The fact they weren’t really needed owed much to the performance of Fofana, Cherki and Alexandre Lacazette.

Lyon’s holy trinity up front were an absolute joy to watch at times, playing with freedom and fluency to ease their team to victory.

Regular followers of French football will hark back to the Lyon teams of old and feel like this current crop may yet reach those heights if they can fulfil their potential.

Prior to the Qatari investment in Paris Saint-Germain, it was Lyon who were very much the dominant force in French football.

Back in the days of Paul Le Guen, they went on a run of winning seven straight domestic titles and became regulars in the latter stages of the Champions League.

Lyon haven’t won the league in France since the last of those seven titles back in 2008 and arrived in Glasgow very much a team in transition.

A summer splurge of around £120m has not yet been reflected in the Ligue 1 table, with Pierre Sage’s men currently languishing in 11th place.

But they looked in confident mood here, with the electric pace of Fofana featuringprominently down the left flank.

The game was paused briefly in the opening 10 minutes due to a pyro display and fireworks being let off in the Union Bears’ section of the Rangers support in the Copland Road Stand.

One of the fireworks exploded not all that far above the head of John Souttar. As sure as night follows day, a fine from UEFA will now inevitably be imposed.

Lyon have shipped 12 goals in six games in Ligue 1 so far this season and, in the first half, Rangers looked like they could expose those obvious defensive frailties.
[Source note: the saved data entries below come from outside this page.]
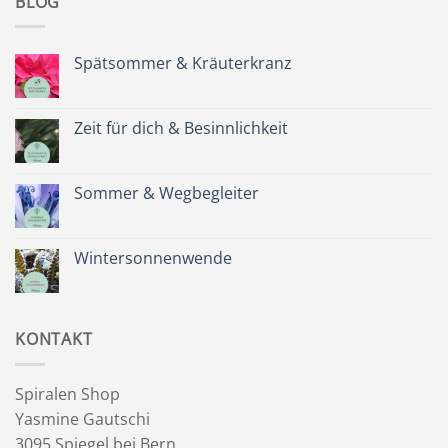
BLOG
Spätsommer & Kräuterkranz
Keine
Kommentare
zu
Spätsommer
Zeit für dich & Besinnlichkeit
&
Kräuterkranz
Keine
Kommentare
zu
Zeit
Sommer & Wegbegleiter
für
dich
Keine
&
Kommentare
Besinnlichkeit
zu
Sommer
Wintersonnenwende
&
Wegbegleiter
Keine
Kommentare
zu
Wintersonnenwende
KONTAKT
Spiralen Shop
Yasmine Gautschi
3095 Spiegel bei Bern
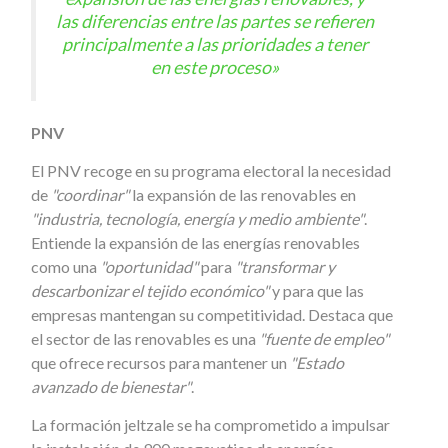
las diferencias entre las partes se refieren
principalmente a las prioridades a tener
en este proceso»
PNV
El PNV recoge en su programa electoral la necesidad
de
"coordinar"
la expansión de las renovables en
"industria, tecnología, energía y medio ambiente"
.
Entiende la expansión de las energías renovables
como una
"oportunidad"
para
"transformar y
descarbonizar el tejido económico"
y para que las
empresas mantengan su competitividad. Destaca que
el sector de las renovables es una
"fuente de empleo"
que ofrece recursos para mantener un
"Estado
avanzado de bienestar"
.
La formación jeltzale se ha comprometido a impulsar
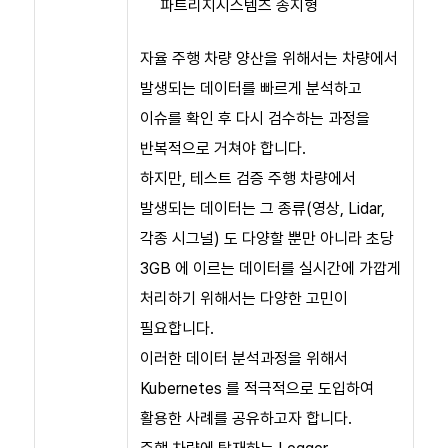
파트리지시스템즈 송지형
자율 주행 차량 양산을 위해서는 차량에서
발생되는 데이터를 빠르게 분석하고
이슈를 확인 후 다시 검수하는 과정을
반복적으로 거쳐야 합니다.
하지만, 테스트 검증 주행 차량에서
발생되는 데이터는 그 종류(영상, Lidar,
각종 시그널) 도 다양할 뿐만 아니라 초당
3GB 에 이르는 데이터를 실시간에 가깝게
처리하기 위해서는 다양한 고민이
필요합니다.
이러한 데이터 분석과정을 위해서
Kubernetes 를 적극적으로 도입하여
활용한 사례를 공유하고자 합니다.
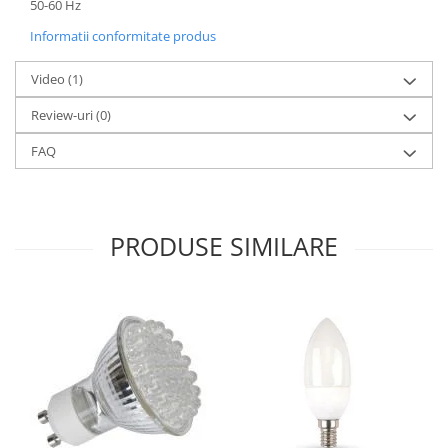
50-60 Hz
Informatii conformitate produs
Video
(1)
Review-uri
(0)
FAQ
PRODUSE SIMILARE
But the game got away from them in a hurry. In a blur of deceptive brilliance on the left flank, Fofana had weaved his magic and scampered off into the night.

Clement and his side still have much to play for in this Europa League campaign. But this was a night when Lyon’s greater class shone through.

At no point was that more evident than when Lacazette absolutely lasered one into the top corner in the closing stages of the first half.

It was a finish which would have brought a smile to the face of even the most miserable of souls.